• Given passage:
■ ■ ■

Good morning and welcome to the Closed University, the academic institution for people who don't want to be in an institution. Below we present our first degree-level course, the instant MBA.

The instant MBA

Some of the most successful entrepreneurs never went to business-school, yet people flock in droves to such establishments and spend small fortunes on books about management and self-help. You'd be forgiven for speculating that, if near-illiterates can become millionaires, the secrets of success must be pretty simple. And you'd be right. Here they are.

Timekeeping

At school they taught you to be punctual but, in business, this is a big mistake. People who are on time for meetings plainly have too little to do. Busy people are always late, preferably with an outlandish excuse. It is an immutable law of commerce that people will arrive at a meeting in reverse order of importance.

■ ■ ■

• The data:

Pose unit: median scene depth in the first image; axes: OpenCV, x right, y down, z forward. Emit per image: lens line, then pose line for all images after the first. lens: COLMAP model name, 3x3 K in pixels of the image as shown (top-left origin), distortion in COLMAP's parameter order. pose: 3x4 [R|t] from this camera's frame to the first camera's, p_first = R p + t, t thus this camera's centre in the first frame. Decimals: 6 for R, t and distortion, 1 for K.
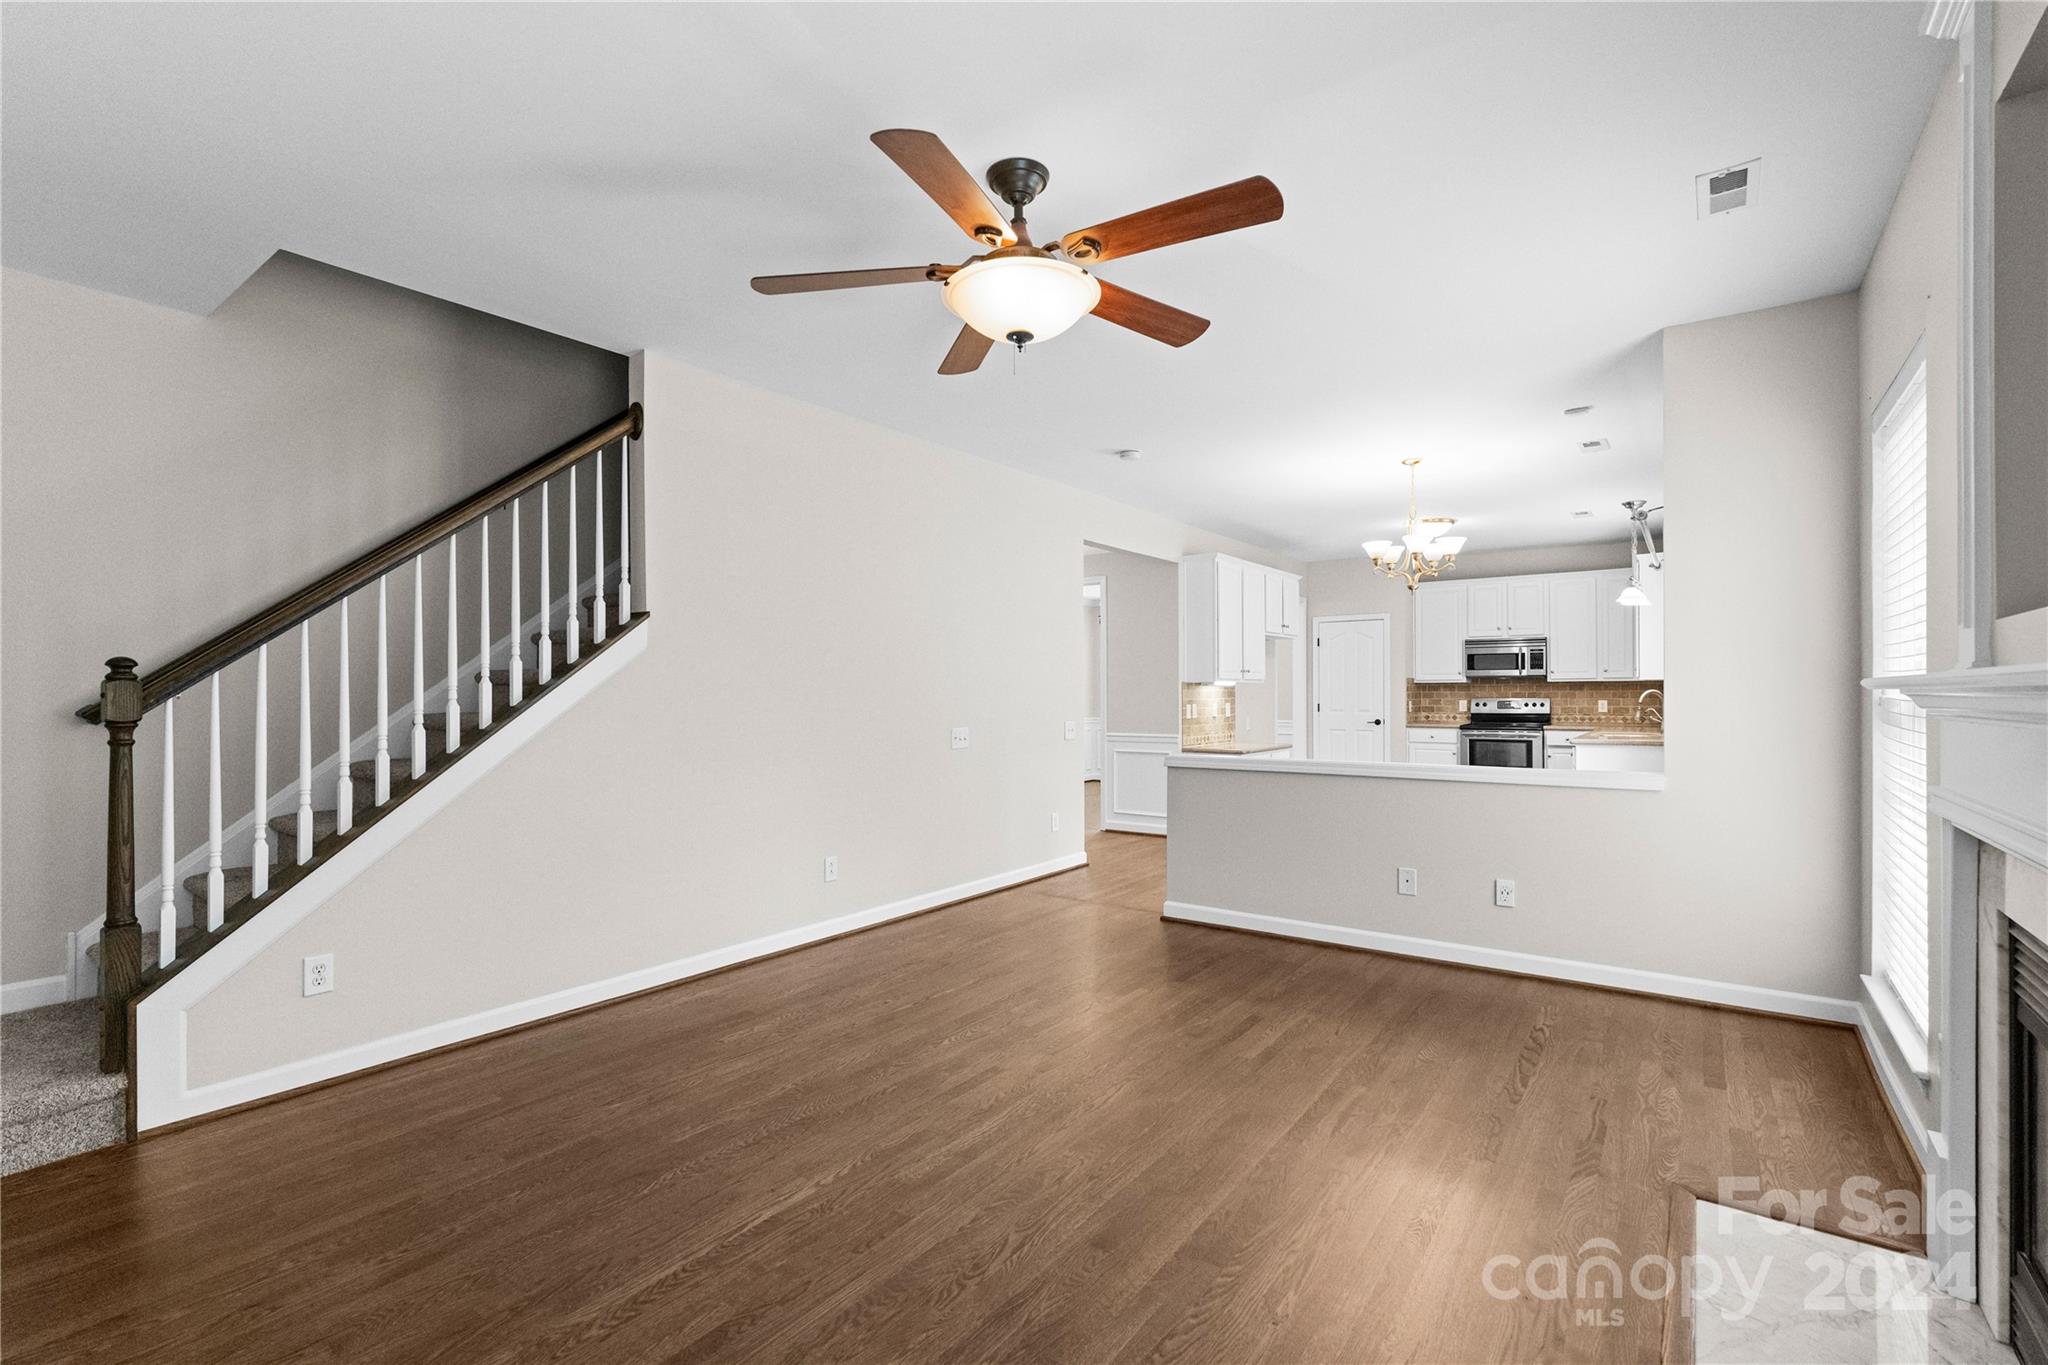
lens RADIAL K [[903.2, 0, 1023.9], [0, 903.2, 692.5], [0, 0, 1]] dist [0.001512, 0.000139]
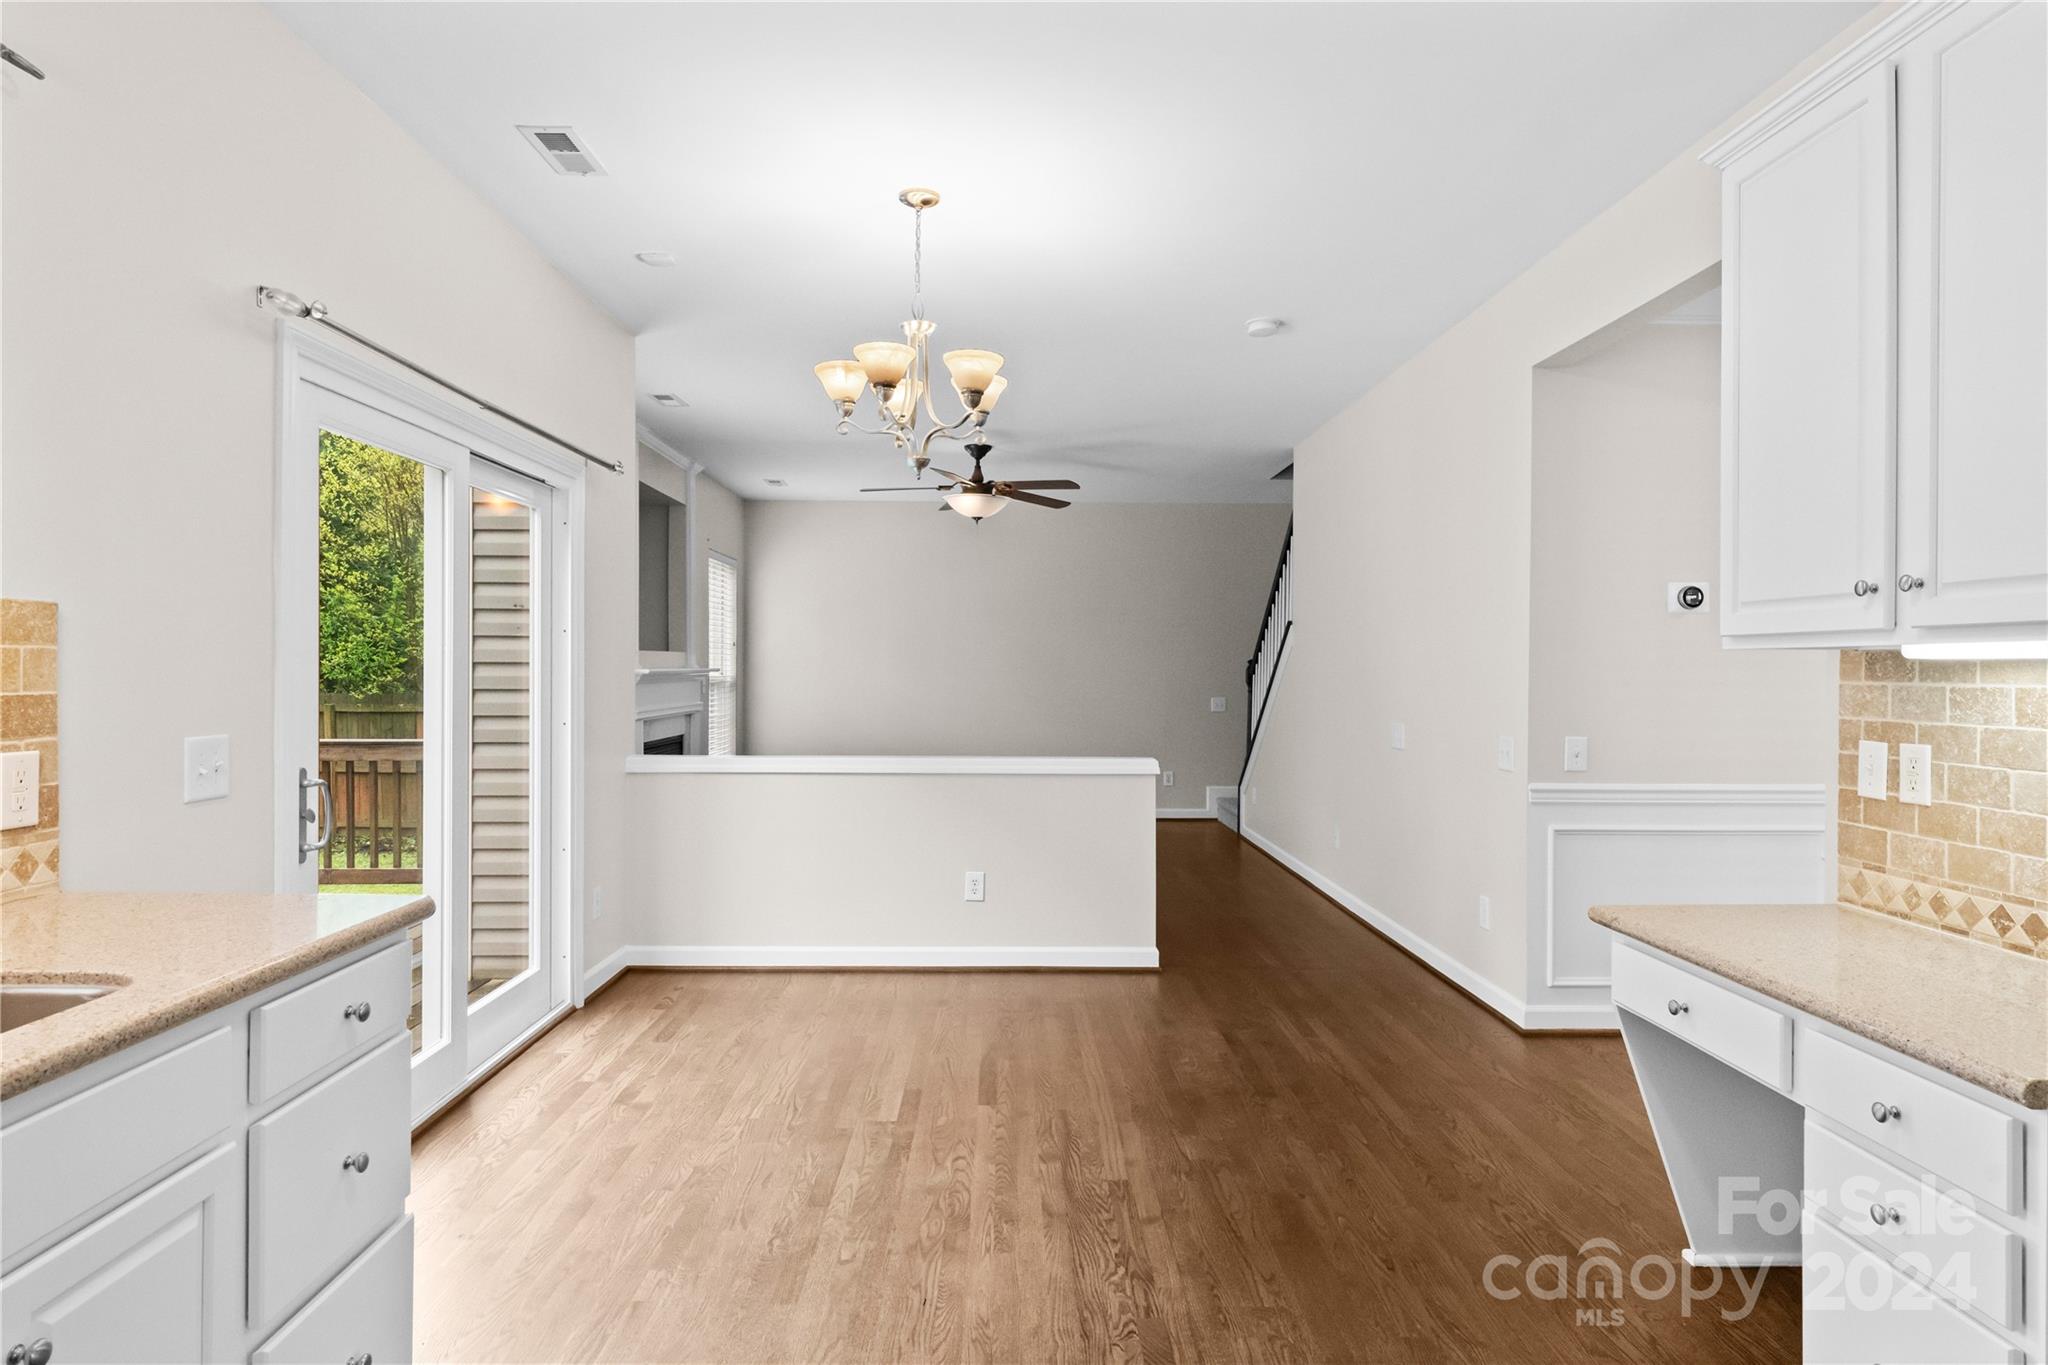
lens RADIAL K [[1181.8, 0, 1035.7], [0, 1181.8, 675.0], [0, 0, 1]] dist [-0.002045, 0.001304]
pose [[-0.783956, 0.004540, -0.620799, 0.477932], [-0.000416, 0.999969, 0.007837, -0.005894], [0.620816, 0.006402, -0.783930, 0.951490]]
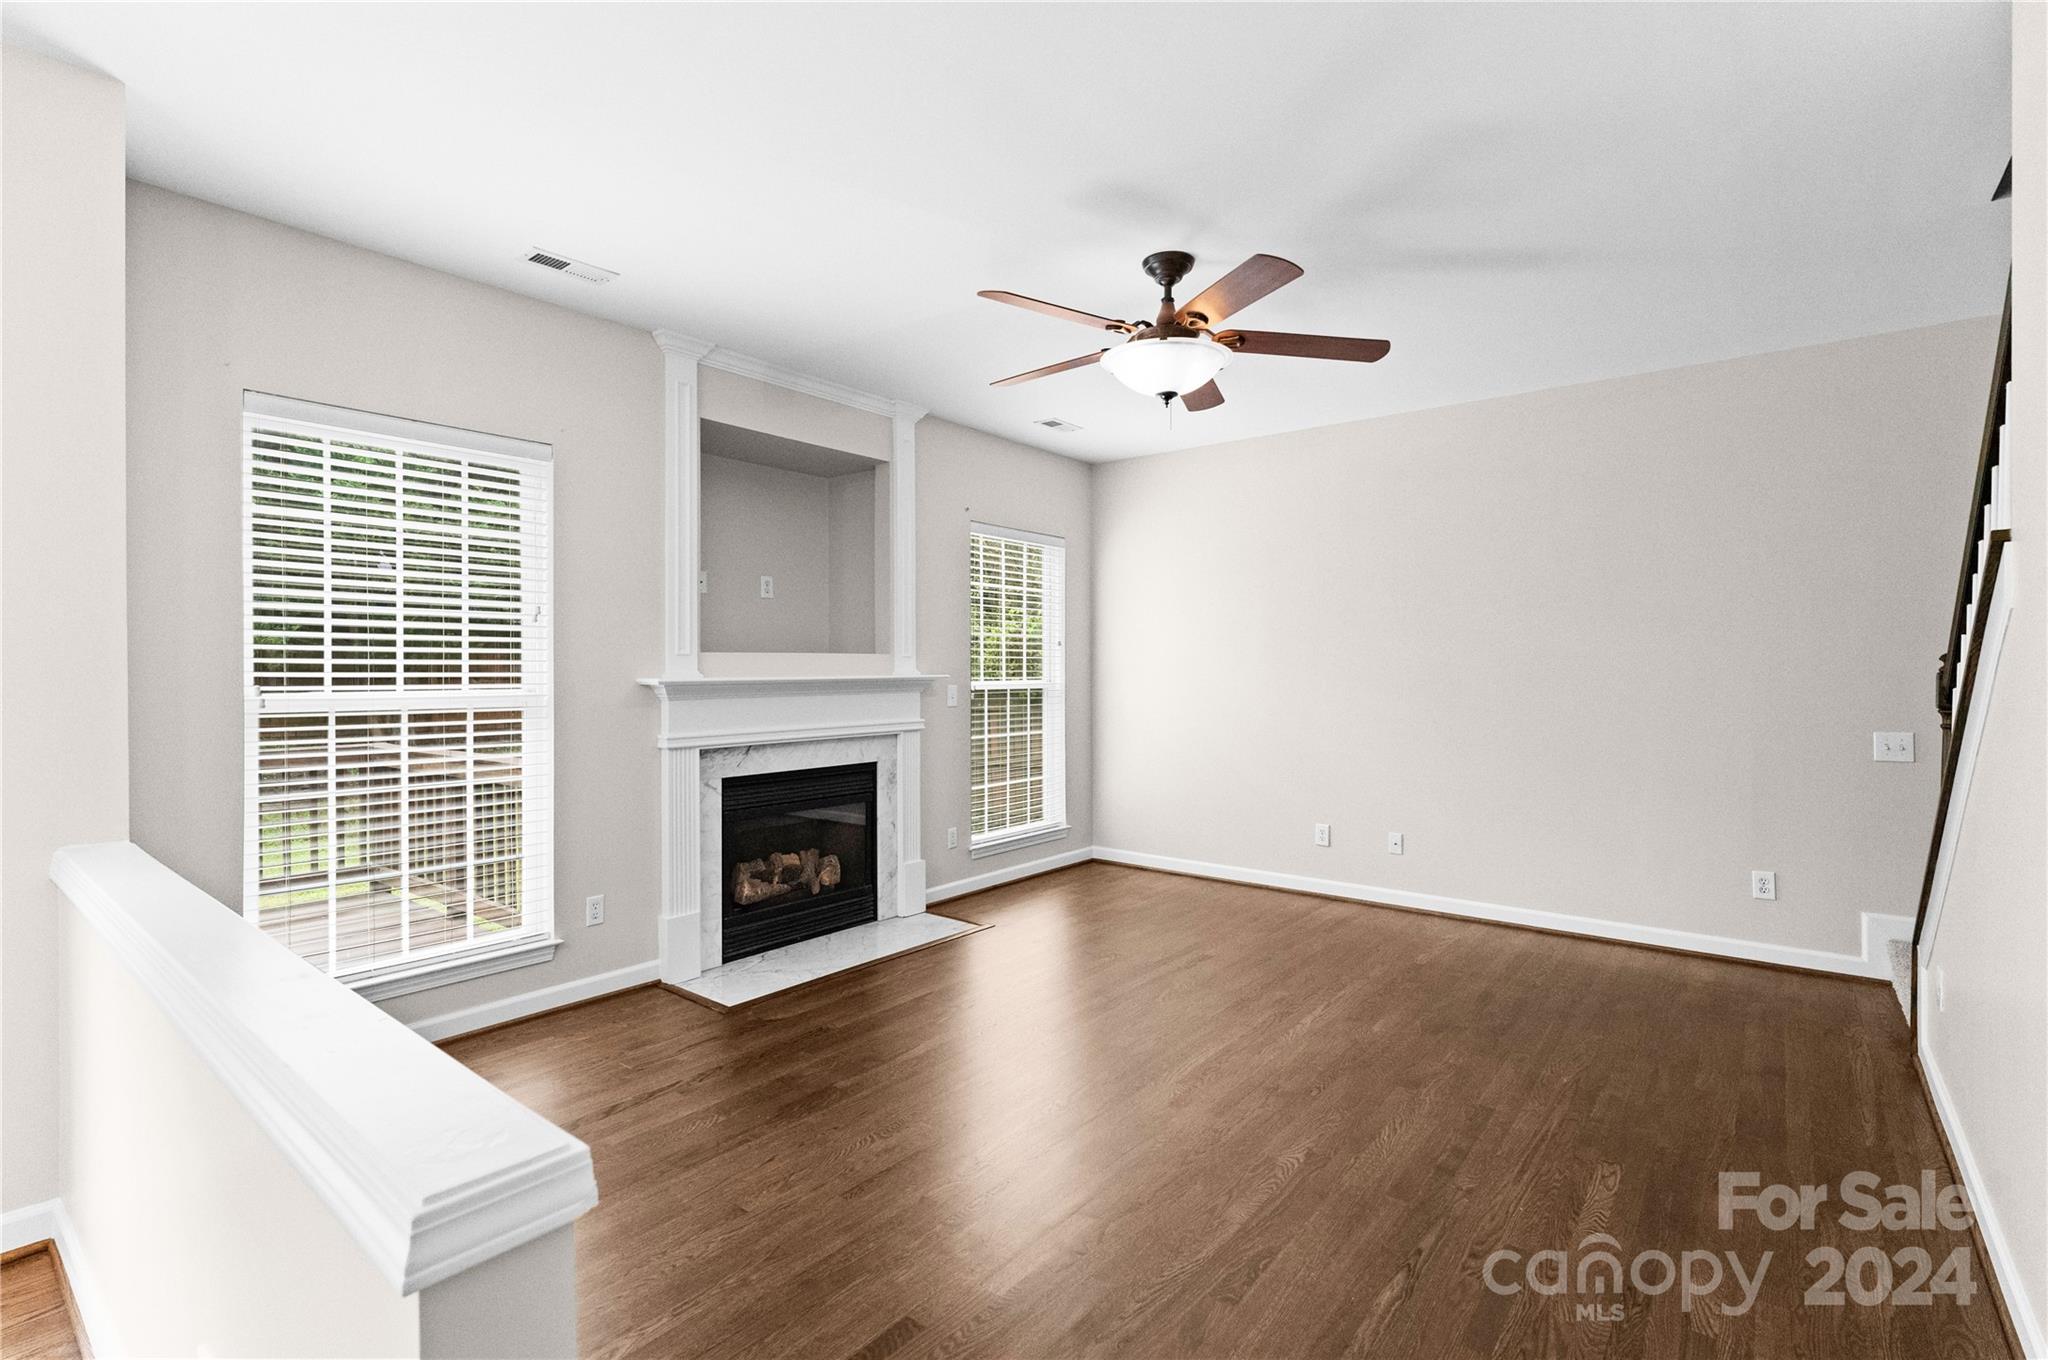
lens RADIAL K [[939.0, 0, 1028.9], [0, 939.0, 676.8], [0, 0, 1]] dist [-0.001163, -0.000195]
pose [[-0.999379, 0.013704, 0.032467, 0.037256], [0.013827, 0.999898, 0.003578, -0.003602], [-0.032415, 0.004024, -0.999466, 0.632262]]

■ ■ ■

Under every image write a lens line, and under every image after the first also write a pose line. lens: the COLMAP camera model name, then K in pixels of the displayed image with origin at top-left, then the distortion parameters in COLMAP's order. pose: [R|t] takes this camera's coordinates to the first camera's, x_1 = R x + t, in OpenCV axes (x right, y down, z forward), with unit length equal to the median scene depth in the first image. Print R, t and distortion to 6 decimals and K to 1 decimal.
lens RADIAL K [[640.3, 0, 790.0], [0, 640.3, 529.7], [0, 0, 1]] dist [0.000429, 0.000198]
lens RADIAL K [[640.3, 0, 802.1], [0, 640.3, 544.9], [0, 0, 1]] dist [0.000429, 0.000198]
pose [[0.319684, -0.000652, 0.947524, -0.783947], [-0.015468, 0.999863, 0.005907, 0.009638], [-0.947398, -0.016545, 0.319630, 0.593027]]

■ ■ ■

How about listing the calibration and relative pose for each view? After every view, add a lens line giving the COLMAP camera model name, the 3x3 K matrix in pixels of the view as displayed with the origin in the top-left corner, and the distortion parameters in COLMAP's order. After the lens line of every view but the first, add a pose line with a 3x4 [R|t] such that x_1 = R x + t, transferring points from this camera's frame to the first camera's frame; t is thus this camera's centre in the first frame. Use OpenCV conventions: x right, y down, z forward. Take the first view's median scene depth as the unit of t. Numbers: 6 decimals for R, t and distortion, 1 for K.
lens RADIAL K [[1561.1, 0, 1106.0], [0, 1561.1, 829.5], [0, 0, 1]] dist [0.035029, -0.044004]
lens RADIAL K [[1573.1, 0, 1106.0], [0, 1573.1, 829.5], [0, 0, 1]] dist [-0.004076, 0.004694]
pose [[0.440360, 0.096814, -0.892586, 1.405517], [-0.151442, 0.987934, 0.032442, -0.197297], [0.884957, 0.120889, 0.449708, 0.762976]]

■ ■ ■

• Task instructions: Please continue the satirical instant MBA course text, starting right after its last sentence about arriving at meetings.

• Answer for the task:
Management-rutting

Every meeting must have the last 15 minutes reserved at the end for this fascinating territorial (and sometimes pre-mating) ritual. The top managers will, of course, have arrived late and may have spent a good part of the meeting fidgeting, taking mobile phone-calls, asking irrelevant questions and eating all the biscuits, but they must nevertheless be allowed to rut. Indeed, nothing will stop them—not even the arrival of office-cleaners shouting at each other in Portuguese. Management-rutting is performed in order to demonstrate that:
  • everything said so far by junior people in the meeting has been rubbish
  • everything said so far by the other managers has been rubbish
  • it's all been tried before
  • I'm surrounded by idiots and nincompoops
  • when you've been in this business for as long as I have, etc., etc.

ASAP and I'm too busy

This principle is easy to enunciate yet, for junior managers at least, hard to implement. The basic assumption is simply that my work is more important than yours. This means that, if I ask you to do something at the last moment that's OK but, if you ask me to do anything at all—well, you must be joking. Can't you see how busy I am?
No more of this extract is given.